Visits Between Ladies and Gentlemen.

A gentleman, as a rule, should not ask a lady for permission to call upon her. It is very easy for her, if she desires his company, to say: "I receive Thursdays," or, "I shall be at home Monday." It is a great discourtesy for a gentleman not to call at the time mentioned, or in a very few days, after being thus invited by a lady. Some gentlemen, if simply asked to "call sometime," will ask, "when may I have the pleasure of seeing you?" To this question a definite answer should be returned, if possible. Very young ladies do not thus invite gentlemen; the invitation coming from either father, mother, or chaperon.

A gentleman does not call upon a lady without some intimation of her wishes in the matter, unless he is the bearer of a letter of introduction, or is taken to her home by some friend sufficiently well acquainted to warrant the liberty. He may, however, seek an introduction through some mutual acquaintance.

Ladies may express regret at being out when a gentleman called; he also should regret the absence. If it should happen that a gentleman should call several times in succession and be so unfortunate as to miss the lady each time, it would be quite proper for her to write him a note, regretting her absence and appointing an evening when she would be at home for his next call. This would remove any feeling of annoyance on his part that perhaps her absence had been premeditated.



Gentlemen frequently call upon their married lady friends, doing so without the slightest appearance of secrecy and with full knowledge of all parties concerned. Indeed, the right of entrance to some of these pleasant home parlors is a great boon to the unmarried men of our cities. Ladies do not call upon gentlemen except professionally or officially, or, it may be, in some cases of protracted invalidism.

"Out of Society."

It sometimes happens that a newly-married lady, or a newcomer in some city, through severe illness, a season of mourning, or devotion to home duties, finds herself, in a year or so, completely "out" of a society with which she had scarcely become acquainted. If she be timid and non-a.s.sertive, she will sink back dismayed at the prospect, but if energetic and aspiring, she will at once win her way back by giving a series of receptions, either formal or informal, to all her old-time friends; or, by entering into charities, or joining literary or musical clubs, she will quickly reinstate herself in the memory of society.

Conduct of the Hostess.

A hostess does not necessarily advance to receive her guests, simply rising and moving forward a step in order to shake hands (if she should so wish), remaining standing till they are seated, and, if possible, keeping the latest comer near her side. Gentlemen should always permit the lady to make the first advance in the matter of hand-shaking. It is her prerogative.

────────────────────

Written exercise 1: Return the stretch of the etiquette passage from "A gentleman, as" through "mother, or chaperon." word for word.
Written exercise 2: According to the etiquette passage, why would it be proper for a lady to write a note to a gentleman who has called several times in succession and missed her each time? Answer in one to three sentences.
Written exercise 3: Rewrite the paragraph of the etiquette passage beginning "A gentleman does not call upon a lady" as a short list that keeps its main facts.

Data provided:
────────────────────

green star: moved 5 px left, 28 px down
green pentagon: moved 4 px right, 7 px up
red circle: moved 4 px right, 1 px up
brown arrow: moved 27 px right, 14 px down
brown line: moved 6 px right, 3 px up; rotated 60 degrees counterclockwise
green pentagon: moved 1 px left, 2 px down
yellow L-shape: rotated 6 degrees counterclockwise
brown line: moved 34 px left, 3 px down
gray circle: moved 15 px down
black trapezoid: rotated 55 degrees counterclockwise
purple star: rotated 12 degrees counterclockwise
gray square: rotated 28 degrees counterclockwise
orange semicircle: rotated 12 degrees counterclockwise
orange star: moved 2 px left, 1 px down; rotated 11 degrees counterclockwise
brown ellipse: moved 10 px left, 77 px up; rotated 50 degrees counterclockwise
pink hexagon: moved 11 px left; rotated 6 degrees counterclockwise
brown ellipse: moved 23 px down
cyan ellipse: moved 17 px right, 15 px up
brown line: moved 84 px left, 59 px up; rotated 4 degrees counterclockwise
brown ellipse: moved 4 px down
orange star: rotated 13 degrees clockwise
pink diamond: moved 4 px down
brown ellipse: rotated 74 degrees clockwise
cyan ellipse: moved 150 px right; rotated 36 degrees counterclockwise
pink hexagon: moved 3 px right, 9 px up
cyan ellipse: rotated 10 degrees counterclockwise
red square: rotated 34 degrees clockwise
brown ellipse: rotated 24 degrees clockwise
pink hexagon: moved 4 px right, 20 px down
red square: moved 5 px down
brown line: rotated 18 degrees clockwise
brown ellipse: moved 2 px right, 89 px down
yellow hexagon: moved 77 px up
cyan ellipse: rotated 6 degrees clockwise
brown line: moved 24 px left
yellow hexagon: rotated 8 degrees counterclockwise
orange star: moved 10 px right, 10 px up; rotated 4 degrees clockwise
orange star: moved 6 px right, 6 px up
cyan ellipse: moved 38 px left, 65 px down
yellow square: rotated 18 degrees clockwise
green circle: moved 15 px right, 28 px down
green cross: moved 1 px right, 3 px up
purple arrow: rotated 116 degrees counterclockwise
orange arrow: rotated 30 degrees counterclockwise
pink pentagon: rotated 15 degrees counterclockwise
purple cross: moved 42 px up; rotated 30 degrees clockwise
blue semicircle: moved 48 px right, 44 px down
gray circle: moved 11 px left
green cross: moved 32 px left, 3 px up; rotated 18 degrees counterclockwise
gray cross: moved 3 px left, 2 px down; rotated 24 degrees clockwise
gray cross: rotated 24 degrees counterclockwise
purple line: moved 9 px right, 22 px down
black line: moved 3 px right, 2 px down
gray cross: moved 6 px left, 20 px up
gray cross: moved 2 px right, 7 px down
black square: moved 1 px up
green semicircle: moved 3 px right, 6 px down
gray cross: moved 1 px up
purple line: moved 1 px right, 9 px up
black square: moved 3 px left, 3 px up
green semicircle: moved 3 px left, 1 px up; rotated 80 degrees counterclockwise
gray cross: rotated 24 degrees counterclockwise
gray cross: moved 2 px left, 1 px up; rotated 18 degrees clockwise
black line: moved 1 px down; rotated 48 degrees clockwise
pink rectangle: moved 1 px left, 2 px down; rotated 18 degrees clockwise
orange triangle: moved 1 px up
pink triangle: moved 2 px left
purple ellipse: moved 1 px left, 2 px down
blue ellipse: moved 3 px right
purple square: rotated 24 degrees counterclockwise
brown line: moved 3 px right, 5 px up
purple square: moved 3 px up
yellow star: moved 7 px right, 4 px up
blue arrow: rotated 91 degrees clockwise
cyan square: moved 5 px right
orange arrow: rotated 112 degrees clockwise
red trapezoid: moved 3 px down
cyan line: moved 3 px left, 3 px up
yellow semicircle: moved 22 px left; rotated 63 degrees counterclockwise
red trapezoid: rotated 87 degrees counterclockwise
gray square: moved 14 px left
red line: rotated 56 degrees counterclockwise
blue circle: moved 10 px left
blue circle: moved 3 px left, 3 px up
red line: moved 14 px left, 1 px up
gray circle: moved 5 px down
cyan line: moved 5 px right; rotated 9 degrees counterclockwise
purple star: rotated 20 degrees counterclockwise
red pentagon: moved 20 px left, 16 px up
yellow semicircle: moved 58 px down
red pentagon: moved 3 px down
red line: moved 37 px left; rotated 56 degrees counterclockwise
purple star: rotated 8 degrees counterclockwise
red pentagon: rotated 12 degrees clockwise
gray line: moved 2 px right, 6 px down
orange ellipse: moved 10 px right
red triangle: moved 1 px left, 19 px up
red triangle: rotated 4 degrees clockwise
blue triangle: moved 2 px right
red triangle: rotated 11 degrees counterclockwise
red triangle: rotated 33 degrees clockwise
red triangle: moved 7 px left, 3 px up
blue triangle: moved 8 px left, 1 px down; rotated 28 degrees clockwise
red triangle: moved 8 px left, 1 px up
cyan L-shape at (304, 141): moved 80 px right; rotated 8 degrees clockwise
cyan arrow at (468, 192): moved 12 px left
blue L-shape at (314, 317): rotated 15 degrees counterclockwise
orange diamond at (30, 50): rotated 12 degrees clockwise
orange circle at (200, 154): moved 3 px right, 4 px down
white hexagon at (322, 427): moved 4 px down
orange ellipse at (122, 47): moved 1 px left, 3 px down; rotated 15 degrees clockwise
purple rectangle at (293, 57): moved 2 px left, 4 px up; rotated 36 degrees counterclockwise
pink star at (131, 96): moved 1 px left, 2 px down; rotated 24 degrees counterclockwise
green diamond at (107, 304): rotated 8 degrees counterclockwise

────────────────────

Task response 1:
A gentleman, as a rule, should not ask a lady for permission to call upon her. It is very easy for her, if she desires his company, to say: "I receive Thursdays," or, "I shall be at home Monday." It is a great discourtesy for a gentleman not to call at the time mentioned, or in a very few days, after being thus invited by a lady. Some gentlemen, if simply asked to "call sometime," will ask, "when may I have the pleasure of seeing you?" To this question a definite answer should be returned, if possible. Very young ladies do not thus invite gentlemen; the invitation coming from either father, mother, or chaperon.

Task response 2: Her note, which regrets her absence and names an evening when she will be at home, would remove any feeling of annoyance on his part that her absence might have been premeditated.

Task response 3:
A gentleman calls on a lady only when:
- she has given some intimation of her wishes in the matter,
- he carries a letter of introduction, or
- a friend who knows her well enough to warrant the liberty takes him to her home.

He may also seek an introduction through a mutual acquaintance.